What is Machine Learning?

Turkish: Makine Öğrenimi

Machine learning trains models on data patterns so software can make predictions, classifications, or decisions on new examples.

What is Machine Learning?

Machine learning lets software produce results from patterns in data instead of relying only on rules written by developers. A model learns from historical examples and then makes predictions, classifications, rankings, or anomaly detections on data it has not seen before.

How Does It Work?

The typical workflow includes data collection, cleaning, feature engineering, model training, validation, and production inference. For example, a return-risk model might use previous orders, customer behavior, product category, and payment signals as inputs. The output may become a risk score for an operations team rather than an automatic final decision.

Main Types

  • Supervised learning: Learns classification or regression from labeled examples.
  • Unsupervised learning: Finds groups, patterns, or outliers in unlabeled data.
  • Reinforcement learning: Learns decision strategies through rewards and feedback.

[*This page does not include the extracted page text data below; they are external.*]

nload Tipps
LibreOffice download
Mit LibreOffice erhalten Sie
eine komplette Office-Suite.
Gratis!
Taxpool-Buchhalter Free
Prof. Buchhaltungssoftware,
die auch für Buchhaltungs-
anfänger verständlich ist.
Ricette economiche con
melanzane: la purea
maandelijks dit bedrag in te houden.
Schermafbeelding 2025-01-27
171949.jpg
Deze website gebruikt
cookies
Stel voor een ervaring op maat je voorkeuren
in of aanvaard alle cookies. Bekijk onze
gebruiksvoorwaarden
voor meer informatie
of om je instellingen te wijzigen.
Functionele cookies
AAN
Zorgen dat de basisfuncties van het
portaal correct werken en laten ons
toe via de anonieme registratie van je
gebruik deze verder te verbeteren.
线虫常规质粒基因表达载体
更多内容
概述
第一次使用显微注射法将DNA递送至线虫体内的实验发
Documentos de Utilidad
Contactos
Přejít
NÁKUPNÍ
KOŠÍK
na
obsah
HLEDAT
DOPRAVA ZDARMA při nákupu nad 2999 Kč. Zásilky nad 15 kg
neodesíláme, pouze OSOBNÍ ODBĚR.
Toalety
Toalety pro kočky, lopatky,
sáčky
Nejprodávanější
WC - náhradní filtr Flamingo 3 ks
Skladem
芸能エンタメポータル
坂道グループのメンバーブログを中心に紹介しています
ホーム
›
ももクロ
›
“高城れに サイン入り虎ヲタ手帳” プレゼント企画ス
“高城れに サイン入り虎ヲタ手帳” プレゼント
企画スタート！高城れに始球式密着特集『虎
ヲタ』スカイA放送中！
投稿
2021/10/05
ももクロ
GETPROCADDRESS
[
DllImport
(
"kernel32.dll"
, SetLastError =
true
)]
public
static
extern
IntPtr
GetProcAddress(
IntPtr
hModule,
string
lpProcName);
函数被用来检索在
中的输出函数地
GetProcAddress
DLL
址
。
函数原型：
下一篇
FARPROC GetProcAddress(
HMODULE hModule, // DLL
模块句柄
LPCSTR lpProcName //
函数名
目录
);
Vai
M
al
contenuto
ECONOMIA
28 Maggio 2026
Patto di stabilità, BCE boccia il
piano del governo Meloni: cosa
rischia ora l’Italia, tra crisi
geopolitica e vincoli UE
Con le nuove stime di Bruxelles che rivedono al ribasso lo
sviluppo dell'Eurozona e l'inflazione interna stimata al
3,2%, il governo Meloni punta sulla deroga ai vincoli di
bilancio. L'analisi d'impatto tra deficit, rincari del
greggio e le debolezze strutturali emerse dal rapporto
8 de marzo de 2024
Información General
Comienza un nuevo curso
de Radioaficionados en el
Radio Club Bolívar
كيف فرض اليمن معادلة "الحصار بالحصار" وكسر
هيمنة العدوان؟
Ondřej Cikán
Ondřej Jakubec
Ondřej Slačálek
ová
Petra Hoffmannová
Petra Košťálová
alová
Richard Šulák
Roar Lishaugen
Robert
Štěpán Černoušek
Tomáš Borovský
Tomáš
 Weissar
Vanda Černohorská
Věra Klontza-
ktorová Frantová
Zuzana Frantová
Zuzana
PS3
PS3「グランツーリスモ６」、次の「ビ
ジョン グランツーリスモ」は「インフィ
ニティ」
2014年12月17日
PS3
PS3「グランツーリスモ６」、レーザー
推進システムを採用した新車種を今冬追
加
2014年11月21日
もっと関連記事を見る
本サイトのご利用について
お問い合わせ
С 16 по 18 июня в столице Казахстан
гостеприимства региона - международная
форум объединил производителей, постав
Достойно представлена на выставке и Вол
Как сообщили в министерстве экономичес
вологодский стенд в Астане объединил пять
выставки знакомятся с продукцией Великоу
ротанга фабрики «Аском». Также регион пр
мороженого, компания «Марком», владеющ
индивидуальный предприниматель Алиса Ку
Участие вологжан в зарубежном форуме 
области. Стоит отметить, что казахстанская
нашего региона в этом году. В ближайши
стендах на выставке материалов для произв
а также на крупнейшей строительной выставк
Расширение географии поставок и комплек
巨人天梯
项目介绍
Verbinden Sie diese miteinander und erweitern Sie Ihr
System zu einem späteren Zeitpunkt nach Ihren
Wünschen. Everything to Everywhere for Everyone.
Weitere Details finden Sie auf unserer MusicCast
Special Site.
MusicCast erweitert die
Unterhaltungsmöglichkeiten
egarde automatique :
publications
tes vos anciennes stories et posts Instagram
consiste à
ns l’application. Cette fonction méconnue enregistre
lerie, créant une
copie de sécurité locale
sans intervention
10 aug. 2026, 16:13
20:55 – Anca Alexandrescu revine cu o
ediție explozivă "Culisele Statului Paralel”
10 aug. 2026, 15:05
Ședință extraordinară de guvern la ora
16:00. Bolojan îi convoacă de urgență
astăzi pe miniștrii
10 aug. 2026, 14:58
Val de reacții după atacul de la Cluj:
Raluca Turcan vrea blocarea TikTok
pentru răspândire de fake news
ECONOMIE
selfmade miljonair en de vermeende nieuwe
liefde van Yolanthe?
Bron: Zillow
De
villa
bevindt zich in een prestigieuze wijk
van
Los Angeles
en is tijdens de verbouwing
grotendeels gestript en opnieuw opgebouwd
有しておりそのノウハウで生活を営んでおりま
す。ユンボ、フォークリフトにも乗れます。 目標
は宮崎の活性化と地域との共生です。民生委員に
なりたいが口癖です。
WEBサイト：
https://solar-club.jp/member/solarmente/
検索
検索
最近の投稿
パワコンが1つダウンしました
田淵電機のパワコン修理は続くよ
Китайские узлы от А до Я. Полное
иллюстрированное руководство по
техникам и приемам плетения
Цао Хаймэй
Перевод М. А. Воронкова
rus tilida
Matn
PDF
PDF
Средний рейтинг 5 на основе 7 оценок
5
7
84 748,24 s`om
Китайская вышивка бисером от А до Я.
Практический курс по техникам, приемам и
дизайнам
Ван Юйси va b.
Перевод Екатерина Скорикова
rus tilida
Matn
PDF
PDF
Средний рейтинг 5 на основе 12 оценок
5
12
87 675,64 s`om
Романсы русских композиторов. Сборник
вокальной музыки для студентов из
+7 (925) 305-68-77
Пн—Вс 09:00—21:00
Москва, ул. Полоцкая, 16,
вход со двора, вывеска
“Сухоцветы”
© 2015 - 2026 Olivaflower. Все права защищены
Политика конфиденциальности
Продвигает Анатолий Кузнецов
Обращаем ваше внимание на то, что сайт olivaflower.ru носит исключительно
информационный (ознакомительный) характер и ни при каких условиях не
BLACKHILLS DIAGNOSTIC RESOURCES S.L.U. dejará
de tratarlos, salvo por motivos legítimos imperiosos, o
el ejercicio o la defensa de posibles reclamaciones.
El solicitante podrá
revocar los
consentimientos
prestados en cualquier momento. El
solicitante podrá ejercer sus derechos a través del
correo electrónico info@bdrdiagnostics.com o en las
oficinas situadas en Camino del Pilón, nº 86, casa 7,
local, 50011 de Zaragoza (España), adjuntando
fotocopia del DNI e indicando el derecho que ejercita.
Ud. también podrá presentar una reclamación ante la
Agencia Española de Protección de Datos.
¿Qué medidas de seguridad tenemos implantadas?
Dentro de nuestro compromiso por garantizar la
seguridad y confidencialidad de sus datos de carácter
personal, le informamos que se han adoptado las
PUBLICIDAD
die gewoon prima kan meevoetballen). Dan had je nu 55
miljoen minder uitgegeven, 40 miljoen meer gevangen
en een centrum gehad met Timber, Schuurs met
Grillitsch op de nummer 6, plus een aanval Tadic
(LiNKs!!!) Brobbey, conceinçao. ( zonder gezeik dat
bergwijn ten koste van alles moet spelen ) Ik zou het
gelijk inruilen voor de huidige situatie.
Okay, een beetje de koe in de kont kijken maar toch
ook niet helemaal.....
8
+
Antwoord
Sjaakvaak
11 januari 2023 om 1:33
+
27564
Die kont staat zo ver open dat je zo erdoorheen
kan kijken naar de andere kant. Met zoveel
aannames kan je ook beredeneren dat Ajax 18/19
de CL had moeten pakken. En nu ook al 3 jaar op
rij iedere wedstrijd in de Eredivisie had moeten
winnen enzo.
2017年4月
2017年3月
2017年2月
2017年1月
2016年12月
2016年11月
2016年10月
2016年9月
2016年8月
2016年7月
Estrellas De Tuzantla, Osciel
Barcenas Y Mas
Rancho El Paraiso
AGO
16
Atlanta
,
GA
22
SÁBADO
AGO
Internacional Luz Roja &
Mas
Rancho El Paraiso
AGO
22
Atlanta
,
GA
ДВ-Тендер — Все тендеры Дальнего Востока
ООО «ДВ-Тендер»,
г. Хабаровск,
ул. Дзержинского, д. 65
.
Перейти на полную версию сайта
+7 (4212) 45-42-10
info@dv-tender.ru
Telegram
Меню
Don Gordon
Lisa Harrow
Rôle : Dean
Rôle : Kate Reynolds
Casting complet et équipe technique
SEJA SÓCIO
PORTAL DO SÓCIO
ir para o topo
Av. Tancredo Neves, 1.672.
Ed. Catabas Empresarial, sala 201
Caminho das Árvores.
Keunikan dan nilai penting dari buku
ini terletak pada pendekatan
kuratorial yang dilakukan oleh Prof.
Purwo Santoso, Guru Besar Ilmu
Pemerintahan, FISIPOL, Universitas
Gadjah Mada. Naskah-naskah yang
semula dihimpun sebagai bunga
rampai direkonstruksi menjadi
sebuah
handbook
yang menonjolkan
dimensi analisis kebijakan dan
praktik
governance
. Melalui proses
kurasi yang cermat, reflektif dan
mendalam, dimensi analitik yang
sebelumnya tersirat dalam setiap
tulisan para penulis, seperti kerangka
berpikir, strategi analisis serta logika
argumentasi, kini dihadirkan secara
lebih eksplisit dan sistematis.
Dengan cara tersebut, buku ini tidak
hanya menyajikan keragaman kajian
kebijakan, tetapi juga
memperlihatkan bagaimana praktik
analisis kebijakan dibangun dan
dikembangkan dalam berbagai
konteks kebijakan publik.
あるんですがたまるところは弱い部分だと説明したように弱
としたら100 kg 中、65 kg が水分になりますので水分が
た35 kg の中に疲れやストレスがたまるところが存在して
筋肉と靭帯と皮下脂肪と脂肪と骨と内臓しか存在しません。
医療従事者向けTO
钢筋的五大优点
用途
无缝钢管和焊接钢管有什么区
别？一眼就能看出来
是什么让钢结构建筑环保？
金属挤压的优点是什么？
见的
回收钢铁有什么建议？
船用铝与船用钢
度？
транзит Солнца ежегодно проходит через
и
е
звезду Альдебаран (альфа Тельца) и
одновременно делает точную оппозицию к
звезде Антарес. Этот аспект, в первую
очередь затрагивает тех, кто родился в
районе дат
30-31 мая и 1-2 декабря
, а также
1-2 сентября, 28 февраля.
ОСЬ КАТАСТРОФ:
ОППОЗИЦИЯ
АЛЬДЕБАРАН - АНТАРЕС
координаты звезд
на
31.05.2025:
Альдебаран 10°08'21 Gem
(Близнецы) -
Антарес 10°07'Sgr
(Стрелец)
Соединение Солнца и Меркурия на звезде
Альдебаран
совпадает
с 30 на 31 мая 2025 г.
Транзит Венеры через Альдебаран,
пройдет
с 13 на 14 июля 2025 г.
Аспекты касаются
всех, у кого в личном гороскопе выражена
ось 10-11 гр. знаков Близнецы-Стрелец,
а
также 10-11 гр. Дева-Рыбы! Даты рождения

Deep learning is a machine learning approach based on neural networks and large datasets. Artificial intelligence is the broader field around these capabilities.

Business Use

Machine learning is used for demand forecasting, recommendation systems, fraud detection, customer segmentation, document classification, and predictive maintenance. Good results depend on data quality, a measurable target, and a monitoring plan after the model reaches production.